The Australian Federal Police has issued arrest warrants for the two most prominent Australians fighting for a banned terrorist group in Syria and Iraq, following the publication several days ago of gruesome photos of one of them brandishing severed heads.
There is deepening concern among intelligence agencies about the potential for the bloody Syrian and Iraqi civil wars to spill over onto Australia’s shores, with Attorney-General George Brandis saying the threat presented by returning Islamist fighters is the greatest threat to Australian security in years.
The ABC’s 7.30 program can reveal that the AFP has issued warrants seeking the immediate arrest of Khaled Sharrouf and Mohamed Elomar for terrorism offences if they return to Australia.
The two Sydney men travelled to Syria and then Iraq late last year and joined the most vicious of the Al Qaeda-linked groups fighting there, the Islamic State, formerly known as ISIS or ISIL.
WARNING: THIS STORY INCLUDES GRAPHIC CONTENT.
Elomar pictured with heads of Syrian government soldiers
The existence of the warrants was confirmed amid outrage after a Twitter account, purporting to belong to Sharrouf, published photos on Thursday and Friday of Elomar holding the severed heads of Syrian government soldiers.
In one photo Elomar holds up two severed heads.

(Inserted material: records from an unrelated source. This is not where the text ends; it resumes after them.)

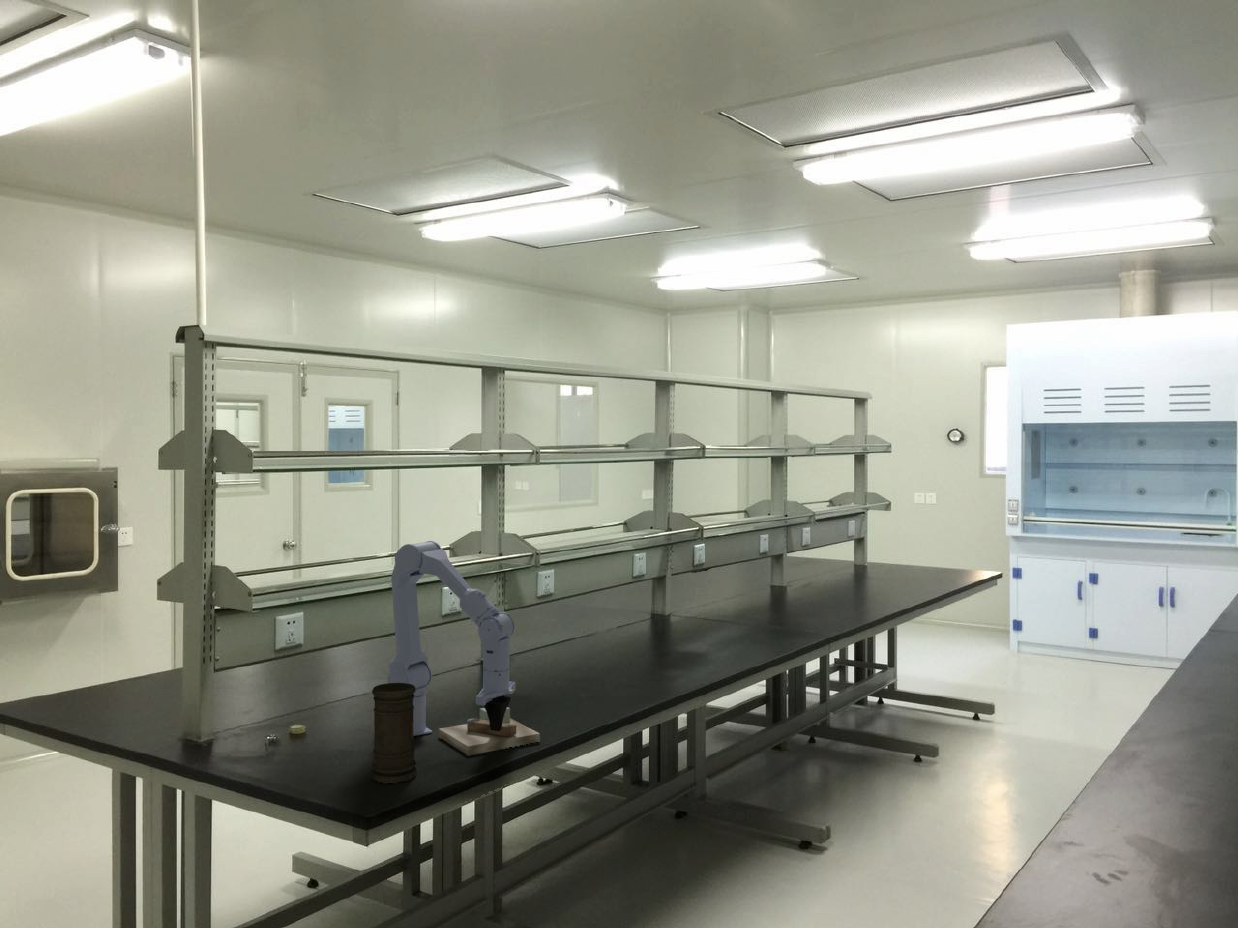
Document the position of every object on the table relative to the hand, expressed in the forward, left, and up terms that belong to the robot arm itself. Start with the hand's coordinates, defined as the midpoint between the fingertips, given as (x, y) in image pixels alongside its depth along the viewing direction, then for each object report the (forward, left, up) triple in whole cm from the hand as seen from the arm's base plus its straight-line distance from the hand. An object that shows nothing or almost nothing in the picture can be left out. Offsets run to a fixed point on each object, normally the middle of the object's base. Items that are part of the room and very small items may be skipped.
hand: (495, 730), depth 219 cm
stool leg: (0, +3, -1) cm, 3 cm away
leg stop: (+5, +10, -1) cm, 11 cm away
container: (-26, -7, -4) cm, 27 cm away
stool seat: (+1, +5, -3) cm, 6 cm away
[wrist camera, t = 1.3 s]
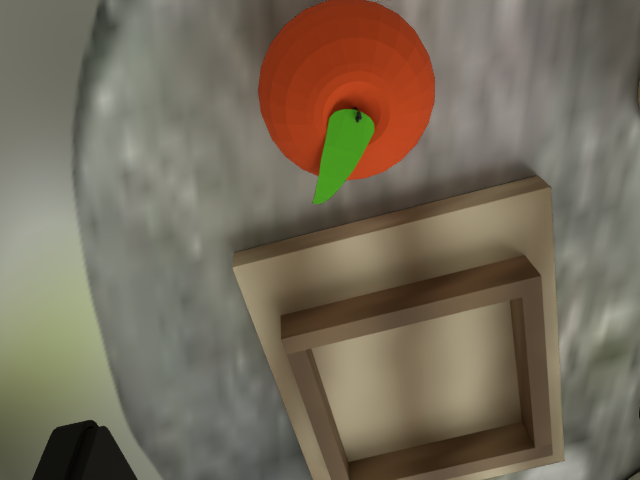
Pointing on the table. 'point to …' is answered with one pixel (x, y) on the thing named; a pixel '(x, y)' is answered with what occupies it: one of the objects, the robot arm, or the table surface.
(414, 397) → the board
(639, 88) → the flower pot
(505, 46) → the table surface
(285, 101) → the clementine
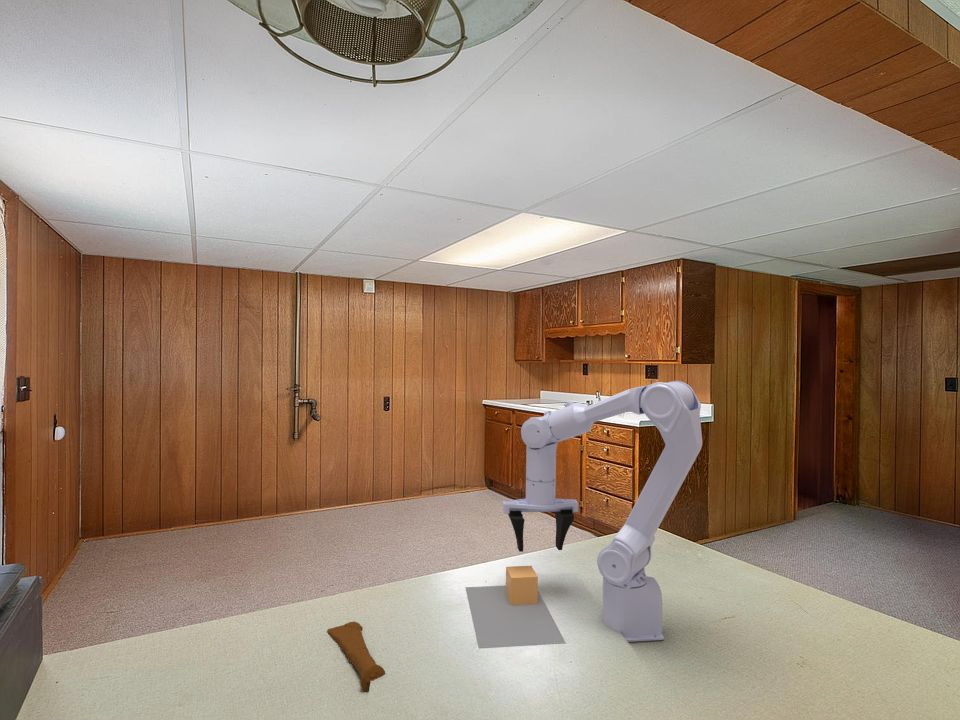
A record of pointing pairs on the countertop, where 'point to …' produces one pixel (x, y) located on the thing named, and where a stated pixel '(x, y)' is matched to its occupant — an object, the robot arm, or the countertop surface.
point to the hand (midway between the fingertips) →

In another, he presents one head to the camera, with another three on the floor beside him.
The heads belong to soldiers who were killed late last week during fighting in the northern Syrian city of Raqqa, which has seen some of the bloodiest fighting of the war.
“The Australian government came out very strongly on Friday criticising the type of behaviour that those two gentlemen are allegedly involved in, [saying] that they should not set foot back in Australia,” AFP counter-terrorism head Neil Gaughan told 7.30.
“If they do, we can assure the Australian community that we have first instance warrants for their arrest.
“As soon as they set foot on Australian soil they will be taken into custody.”
Brandis raises concerns over possible attacks in Australia
In an interview with 7.30, Attorney-General George Brandis also made the first public reference to recent intelligence warnings that Australian citizens have been trained in Syria or Iraq to undertake terrorist attacks in Australia and elsewhere.
“There is evidence that they are trained in terrorist tradecraft to perform acts of domestic terrorism in the event that they return either to their home countries or go elsewhere after they have been in theatre,” Mr Brandis said.
“So that is a new and very alarming development.”
He confirmed that Australians were among those being trained.
“That’s why I’ve said several times now that this is the biggest threat to Australian domestic security in many years.”
Western intelligence agencies have become increasingly concerned about the potential for the Syria and Iraq conflicts to result in terrorist attacks back home.
In May, a returned fighter opened fire at a Jewish museum in Brussels, killing four people.
Last week the Norwegian government announced it had reliable intelligence suggesting an attack was imminent, prompting Australia to issue new travel advice for that country.
“The one thing no Australian should ever think is that this is a problem that exists on the other side of the world,” Mr Brandis said.
Analysis: The war against extremism must be waged online
“Because while it may take shape on the other side of the world, the number of Australians who are participating in this war fighting in Syria and Iraq shows that this is a problem that exists and germinates within our suburbs, within the suburbs of Sydney and Melbourne and Brisbane.”
The Federal Government is using the concerns about returning fighters to push through a suite of reforms to Australia’s federal counter-terrorism laws.
Mr Brandis told 7.30 he was considering lowering the evidentiary bar used by police investigating terrorism offences.
He said he was also considering modifying the language regarding an offence related to providing vocal support for terrorist acts.
Mr Gaughan said the AFP had struggled to pursue cases against Australian Islamists because of the lack of strong, verifiable evidence.
“We are [in the] dark in relation to what occurs there a lot of the time because there is no competent authority to deal with. We’re not getting the normal intelligence feeds,” he said.